Suddenly thirsty, he threw on the faucet and poured himself a glass of water. With his eyes squeezed shut, he took several gulps. What had happened to him? He used to be a professional. He knew the rules, and until now, he’d followed them. So how had he gone from finding ways to bring one of the troopers more fully into the post team to wanting to frisk her in all the best ways right there on the table?
It didn’t make any sense. He’d passed by Delia Morgan every day for months, wearing the same uniform, finishing up reports at the same desktop computer, and he’d never once suffered from a case of dry mouth. Until today. He couldn’t recall a single case of sweaty palms over her nearness, either. Until... But that was the thing. Something had tripped a switch in him today, and no matter how hard he tried to click it off again, she kept showing up in his thoughts, accentuated by nothing less than ideal lighting.
He took another drink and then held the cool glass to his cheek.

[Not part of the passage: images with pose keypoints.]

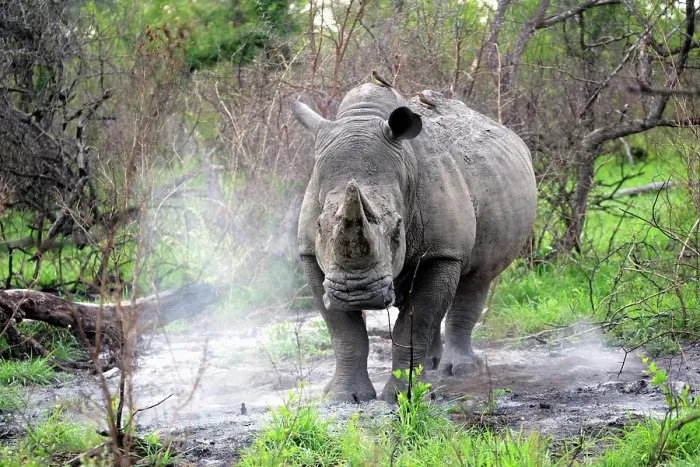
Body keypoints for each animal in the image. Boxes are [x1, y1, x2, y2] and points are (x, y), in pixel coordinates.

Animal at [292, 83, 536, 403]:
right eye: (320, 226)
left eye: (397, 230)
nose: (357, 294)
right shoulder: (311, 255)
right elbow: (345, 332)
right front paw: (345, 397)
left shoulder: (443, 252)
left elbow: (415, 324)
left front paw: (406, 397)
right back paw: (432, 364)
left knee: (474, 280)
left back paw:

Unfortunately, his face wasn’t the only thing that felt too warm over just the thought of her and that sweater.
This situation had disaster written all over it. He couldn’t be attracted to a trooper, even if he wasn’t her direct supervisor. He didn’t do interoffice romances. He wished he could make the excuse that it had been too long since he’d dated, but that disastrous blind date from last weekend probably still counted. As for “afternoon delights” as Vinnie would have called them, though, it had been a long, dry year in the whole delights department, afternoon or otherwise.
“Get your head on straight, Peterson,” he grumbled.
Polaski definitely would tell him that if he saw him now and probably with more colorful vocabulary. Whether or not Ben had sought out attention when he’d entered the bank yesterday, he’d become an object of curiosity. A hero in some people’s minds, even if he would never see himself as one. Well, he’d better start behaving like one. A hero would always be his best, most professional self, not someone who only thought about his own needs as his father had. A hero wouldn’t allow himself to see a coworker as anything more than a brother or sister in blue. He would work solely for the good of the public and the post.